■ Directions for this task:
For this exercise, reproduce the entries below exactly, but only from the line containing "[1136,261,1233,279] [128,292,253,310] en" through the line containing "[161,481,171,492] 8 -> [56,513,63,521] 9", both included.

■ Material supplied:
------------------------------

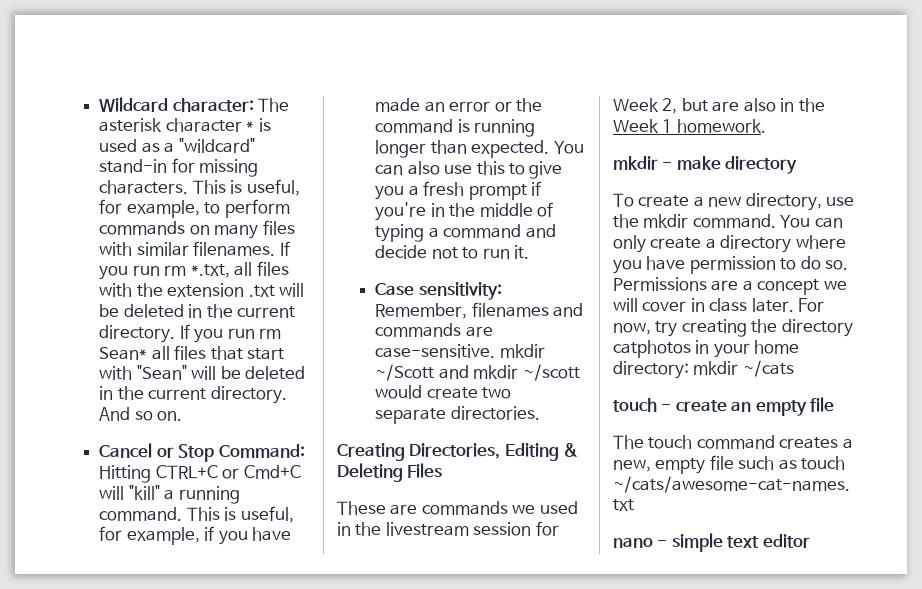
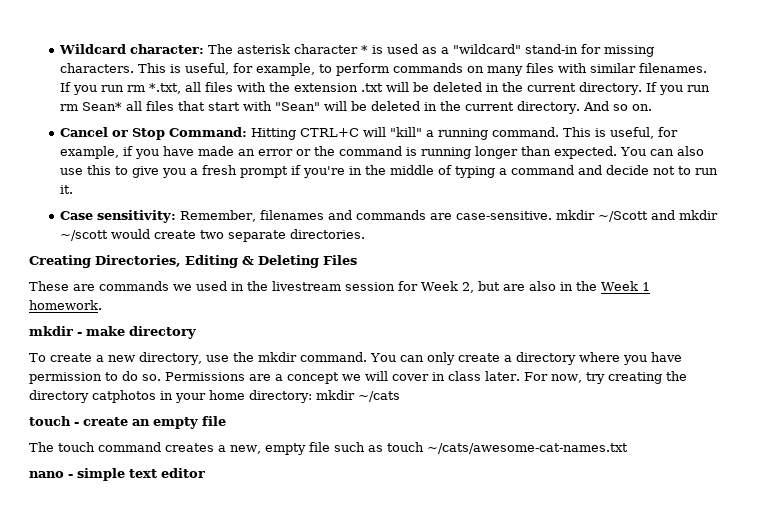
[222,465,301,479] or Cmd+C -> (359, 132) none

------------------------------

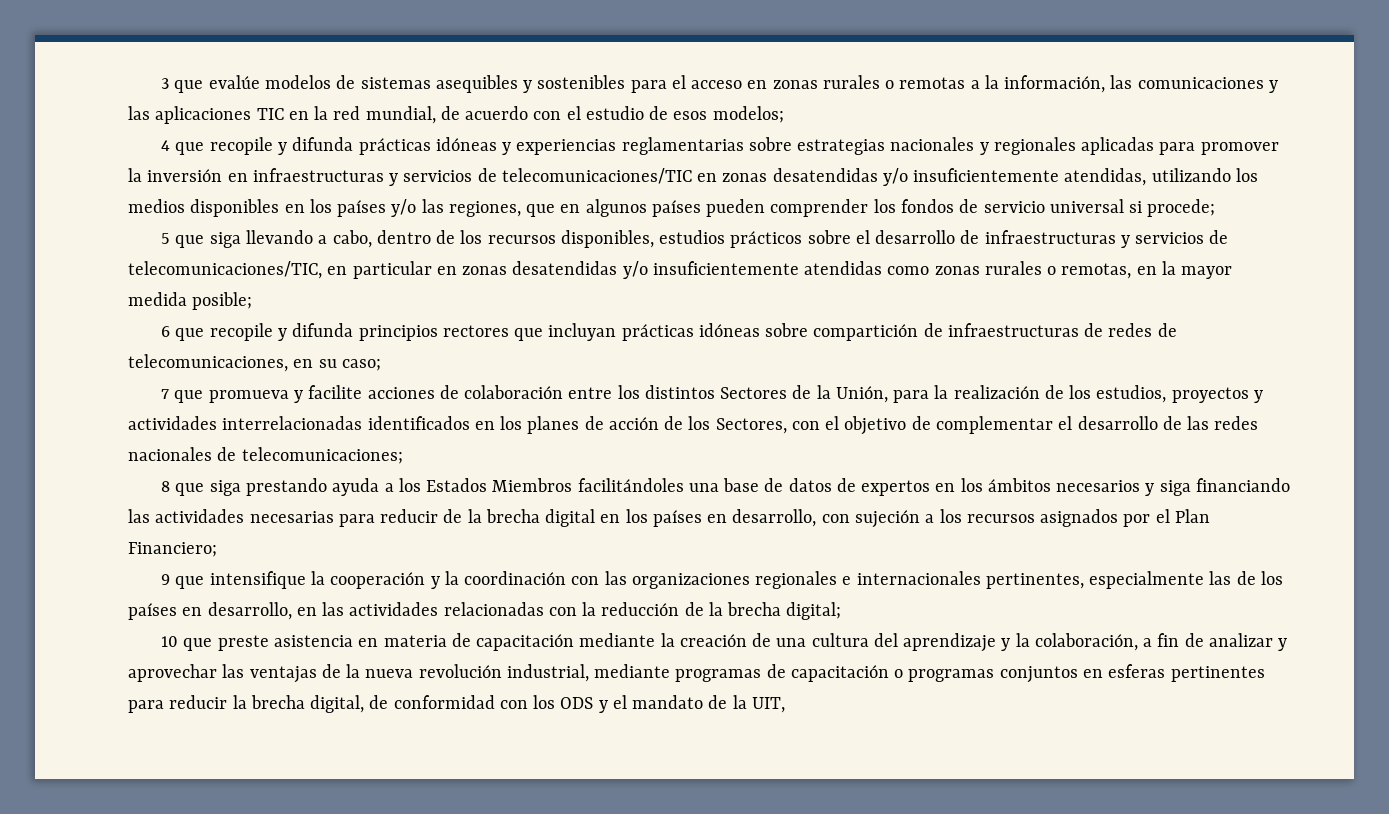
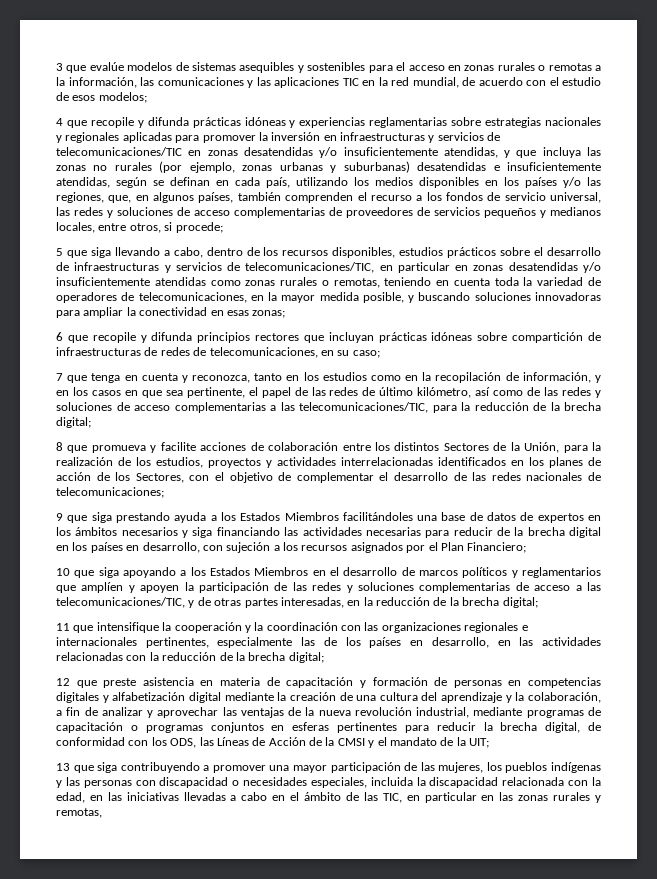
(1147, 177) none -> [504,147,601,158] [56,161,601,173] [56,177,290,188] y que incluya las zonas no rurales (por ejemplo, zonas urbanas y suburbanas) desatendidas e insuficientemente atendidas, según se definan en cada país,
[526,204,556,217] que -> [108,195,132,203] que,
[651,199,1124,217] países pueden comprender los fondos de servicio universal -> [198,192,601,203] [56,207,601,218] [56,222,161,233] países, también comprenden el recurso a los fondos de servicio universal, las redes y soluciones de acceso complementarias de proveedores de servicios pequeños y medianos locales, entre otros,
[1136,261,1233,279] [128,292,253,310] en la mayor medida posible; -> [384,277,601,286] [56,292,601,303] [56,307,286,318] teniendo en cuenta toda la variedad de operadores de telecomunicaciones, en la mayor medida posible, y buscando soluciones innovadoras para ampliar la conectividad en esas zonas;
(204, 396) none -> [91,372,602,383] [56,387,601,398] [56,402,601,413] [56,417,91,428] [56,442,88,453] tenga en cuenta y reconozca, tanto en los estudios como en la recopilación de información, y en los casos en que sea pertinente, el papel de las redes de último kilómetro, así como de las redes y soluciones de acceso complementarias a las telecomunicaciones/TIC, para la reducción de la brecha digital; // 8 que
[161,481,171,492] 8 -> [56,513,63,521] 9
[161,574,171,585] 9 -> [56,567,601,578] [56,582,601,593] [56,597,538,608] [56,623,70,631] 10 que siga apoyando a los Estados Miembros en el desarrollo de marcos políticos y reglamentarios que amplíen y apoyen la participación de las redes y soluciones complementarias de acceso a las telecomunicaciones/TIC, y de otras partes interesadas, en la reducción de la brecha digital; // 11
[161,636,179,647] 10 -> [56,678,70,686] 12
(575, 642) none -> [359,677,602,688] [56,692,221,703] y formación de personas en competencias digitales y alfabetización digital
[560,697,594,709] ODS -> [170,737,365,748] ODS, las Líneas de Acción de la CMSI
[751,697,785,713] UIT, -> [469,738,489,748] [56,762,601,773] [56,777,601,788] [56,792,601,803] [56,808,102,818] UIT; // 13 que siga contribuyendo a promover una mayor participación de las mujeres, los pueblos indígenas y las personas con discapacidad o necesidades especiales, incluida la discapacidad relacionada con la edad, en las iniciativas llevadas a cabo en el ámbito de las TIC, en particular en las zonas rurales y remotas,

------------------------------

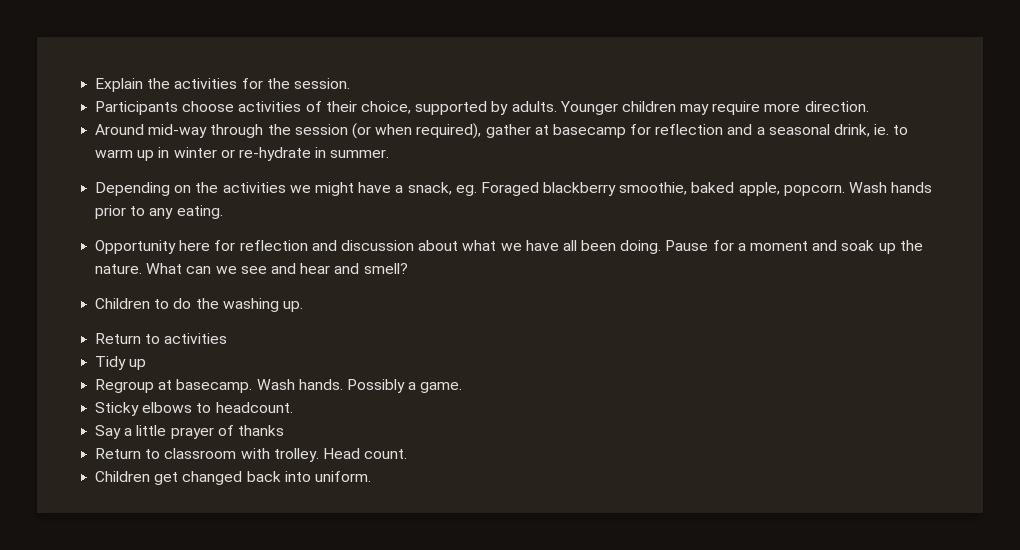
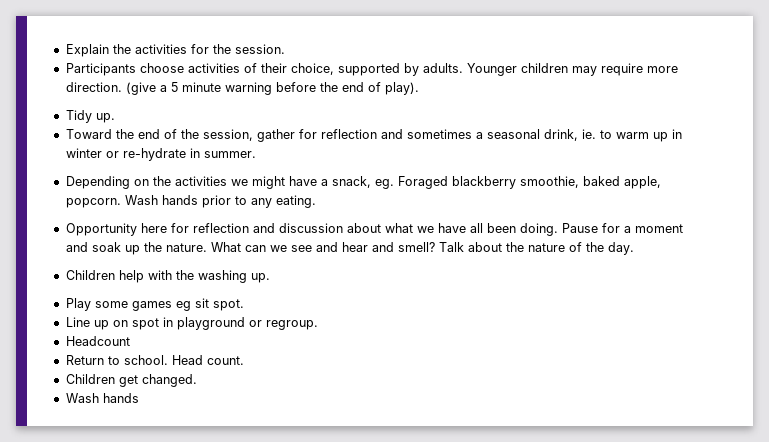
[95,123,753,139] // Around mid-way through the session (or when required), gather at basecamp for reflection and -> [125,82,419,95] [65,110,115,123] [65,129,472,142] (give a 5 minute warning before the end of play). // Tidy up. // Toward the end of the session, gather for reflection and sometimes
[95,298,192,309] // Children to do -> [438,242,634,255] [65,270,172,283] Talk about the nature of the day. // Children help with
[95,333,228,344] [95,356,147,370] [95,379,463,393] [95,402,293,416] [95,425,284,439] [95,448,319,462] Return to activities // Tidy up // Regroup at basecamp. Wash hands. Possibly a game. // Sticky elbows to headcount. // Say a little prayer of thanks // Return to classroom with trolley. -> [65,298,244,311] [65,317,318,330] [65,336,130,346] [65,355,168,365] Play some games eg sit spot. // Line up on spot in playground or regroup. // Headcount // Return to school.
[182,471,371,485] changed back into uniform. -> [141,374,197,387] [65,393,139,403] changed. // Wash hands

------------------------------

■ Solution to this task:
[1136,261,1233,279] [128,292,253,310] en la mayor medida posible; -> [384,277,601,286] [56,292,601,303] [56,307,286,318] teniendo en cuenta toda la variedad de operadores de telecomunicaciones, en la mayor medida posible, y buscando soluciones innovadoras para ampliar la conectividad en esas zonas;
(204, 396) none -> [91,372,602,383] [56,387,601,398] [56,402,601,413] [56,417,91,428] [56,442,88,453] tenga en cuenta y reconozca, tanto en los estudios como en la recopilación de información, y en los casos en que sea pertinente, el papel de las redes de último kilómetro, así como de las redes y soluciones de acceso complementarias a las telecomunicaciones/TIC, para la reducción de la brecha digital; // 8 que
[161,481,171,492] 8 -> [56,513,63,521] 9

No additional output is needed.